__Problem to work on__:
What lines below mention the word "Ochucovadla"? Copy each one.

━━ Raw data ━━

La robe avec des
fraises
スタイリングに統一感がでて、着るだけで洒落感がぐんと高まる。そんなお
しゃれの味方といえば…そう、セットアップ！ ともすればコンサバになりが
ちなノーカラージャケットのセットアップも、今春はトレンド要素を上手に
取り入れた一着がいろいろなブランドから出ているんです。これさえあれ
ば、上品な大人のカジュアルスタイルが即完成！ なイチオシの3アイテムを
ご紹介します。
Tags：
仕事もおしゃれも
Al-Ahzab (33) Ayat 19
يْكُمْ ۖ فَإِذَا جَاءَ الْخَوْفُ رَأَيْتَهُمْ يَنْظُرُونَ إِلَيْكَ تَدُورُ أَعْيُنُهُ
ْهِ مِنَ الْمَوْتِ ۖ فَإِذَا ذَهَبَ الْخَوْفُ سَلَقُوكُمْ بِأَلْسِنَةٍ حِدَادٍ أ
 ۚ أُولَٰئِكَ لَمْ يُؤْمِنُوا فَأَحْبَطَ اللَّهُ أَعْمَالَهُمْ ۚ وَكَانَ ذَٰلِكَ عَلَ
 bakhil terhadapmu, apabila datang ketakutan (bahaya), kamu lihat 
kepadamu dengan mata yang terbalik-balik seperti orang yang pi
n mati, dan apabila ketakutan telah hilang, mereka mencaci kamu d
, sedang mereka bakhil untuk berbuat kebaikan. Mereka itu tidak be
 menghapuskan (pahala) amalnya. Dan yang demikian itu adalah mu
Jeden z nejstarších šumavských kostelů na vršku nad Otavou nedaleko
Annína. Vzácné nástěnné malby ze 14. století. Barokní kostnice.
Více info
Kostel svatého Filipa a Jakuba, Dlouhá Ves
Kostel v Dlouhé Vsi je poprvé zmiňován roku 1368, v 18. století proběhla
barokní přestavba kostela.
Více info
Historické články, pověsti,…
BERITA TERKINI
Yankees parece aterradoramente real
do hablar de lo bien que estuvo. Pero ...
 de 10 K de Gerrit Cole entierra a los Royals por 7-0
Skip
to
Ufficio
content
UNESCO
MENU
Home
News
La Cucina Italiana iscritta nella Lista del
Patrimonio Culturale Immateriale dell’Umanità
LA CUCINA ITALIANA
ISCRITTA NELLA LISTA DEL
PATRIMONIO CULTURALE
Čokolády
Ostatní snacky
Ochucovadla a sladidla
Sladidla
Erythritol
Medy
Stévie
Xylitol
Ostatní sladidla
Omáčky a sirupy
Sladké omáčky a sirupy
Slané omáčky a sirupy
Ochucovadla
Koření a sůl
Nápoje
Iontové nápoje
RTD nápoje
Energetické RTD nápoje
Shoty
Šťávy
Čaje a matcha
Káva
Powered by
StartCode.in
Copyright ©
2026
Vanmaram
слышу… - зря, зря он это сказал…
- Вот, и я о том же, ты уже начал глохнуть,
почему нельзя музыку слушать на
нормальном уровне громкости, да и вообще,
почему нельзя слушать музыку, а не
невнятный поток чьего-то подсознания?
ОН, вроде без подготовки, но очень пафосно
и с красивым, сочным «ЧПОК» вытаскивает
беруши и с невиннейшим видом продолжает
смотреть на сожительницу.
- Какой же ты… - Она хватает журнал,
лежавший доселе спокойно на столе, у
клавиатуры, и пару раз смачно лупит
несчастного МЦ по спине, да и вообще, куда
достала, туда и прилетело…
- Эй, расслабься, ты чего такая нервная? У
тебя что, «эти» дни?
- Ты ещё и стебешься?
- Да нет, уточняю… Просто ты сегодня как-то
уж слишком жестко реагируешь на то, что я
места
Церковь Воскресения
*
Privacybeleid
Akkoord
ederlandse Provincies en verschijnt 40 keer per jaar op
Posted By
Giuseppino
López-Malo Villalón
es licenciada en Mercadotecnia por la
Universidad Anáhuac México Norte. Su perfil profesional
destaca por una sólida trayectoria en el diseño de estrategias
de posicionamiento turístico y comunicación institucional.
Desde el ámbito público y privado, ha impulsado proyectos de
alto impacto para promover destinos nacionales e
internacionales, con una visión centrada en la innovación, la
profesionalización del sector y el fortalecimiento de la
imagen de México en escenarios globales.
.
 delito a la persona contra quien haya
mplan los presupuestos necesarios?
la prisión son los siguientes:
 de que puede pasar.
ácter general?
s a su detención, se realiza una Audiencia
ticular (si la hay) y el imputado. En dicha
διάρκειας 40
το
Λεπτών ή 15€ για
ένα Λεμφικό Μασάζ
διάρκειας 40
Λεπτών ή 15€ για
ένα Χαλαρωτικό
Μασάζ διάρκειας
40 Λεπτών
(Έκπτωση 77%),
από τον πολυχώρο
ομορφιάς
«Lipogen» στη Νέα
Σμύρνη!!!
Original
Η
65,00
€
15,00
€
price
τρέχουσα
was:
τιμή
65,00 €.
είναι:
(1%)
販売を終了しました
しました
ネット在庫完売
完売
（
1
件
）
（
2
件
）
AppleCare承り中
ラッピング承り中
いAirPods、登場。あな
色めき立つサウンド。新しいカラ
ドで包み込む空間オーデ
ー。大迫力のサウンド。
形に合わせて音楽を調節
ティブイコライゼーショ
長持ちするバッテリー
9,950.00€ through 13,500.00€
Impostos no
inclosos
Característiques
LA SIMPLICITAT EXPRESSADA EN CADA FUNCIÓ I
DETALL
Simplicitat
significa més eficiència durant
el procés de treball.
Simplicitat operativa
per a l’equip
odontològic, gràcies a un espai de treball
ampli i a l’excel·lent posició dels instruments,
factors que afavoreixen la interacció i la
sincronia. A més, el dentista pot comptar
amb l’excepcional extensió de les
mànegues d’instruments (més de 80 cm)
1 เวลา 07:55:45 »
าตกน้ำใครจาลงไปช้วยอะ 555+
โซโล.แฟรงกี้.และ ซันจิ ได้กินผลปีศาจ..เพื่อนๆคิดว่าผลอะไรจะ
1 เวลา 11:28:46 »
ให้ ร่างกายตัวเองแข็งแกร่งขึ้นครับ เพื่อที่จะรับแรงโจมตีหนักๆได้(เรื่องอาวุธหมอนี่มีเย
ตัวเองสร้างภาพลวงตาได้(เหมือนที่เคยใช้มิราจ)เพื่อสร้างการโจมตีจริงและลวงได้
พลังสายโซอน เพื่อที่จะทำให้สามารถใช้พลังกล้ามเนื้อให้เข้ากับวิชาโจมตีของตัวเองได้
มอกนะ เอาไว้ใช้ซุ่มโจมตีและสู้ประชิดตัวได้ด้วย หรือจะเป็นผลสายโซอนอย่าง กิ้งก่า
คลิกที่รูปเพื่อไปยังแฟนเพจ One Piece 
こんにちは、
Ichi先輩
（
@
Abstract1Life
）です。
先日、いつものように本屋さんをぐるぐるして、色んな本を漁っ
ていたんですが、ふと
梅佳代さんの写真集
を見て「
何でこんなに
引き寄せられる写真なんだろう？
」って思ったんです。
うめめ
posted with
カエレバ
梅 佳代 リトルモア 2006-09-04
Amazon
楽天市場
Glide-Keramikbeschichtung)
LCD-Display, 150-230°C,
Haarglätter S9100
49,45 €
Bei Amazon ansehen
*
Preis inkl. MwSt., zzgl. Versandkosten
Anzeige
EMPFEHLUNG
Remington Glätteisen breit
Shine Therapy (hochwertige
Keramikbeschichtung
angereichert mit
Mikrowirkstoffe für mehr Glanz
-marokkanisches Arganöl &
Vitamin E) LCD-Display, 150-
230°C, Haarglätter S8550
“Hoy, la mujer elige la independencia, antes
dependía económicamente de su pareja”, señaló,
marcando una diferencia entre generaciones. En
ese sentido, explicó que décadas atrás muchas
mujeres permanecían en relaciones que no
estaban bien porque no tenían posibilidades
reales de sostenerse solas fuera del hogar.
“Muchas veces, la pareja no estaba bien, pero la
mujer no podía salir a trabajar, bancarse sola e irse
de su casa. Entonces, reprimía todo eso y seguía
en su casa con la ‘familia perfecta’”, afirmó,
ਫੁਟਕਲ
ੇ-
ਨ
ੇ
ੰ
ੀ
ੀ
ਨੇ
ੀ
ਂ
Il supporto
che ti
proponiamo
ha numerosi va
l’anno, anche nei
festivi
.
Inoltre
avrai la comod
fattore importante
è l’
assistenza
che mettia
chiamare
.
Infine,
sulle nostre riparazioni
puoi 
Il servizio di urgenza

━━━

__Your solution__:
Ochucovadla a sladidla
Ochucovadla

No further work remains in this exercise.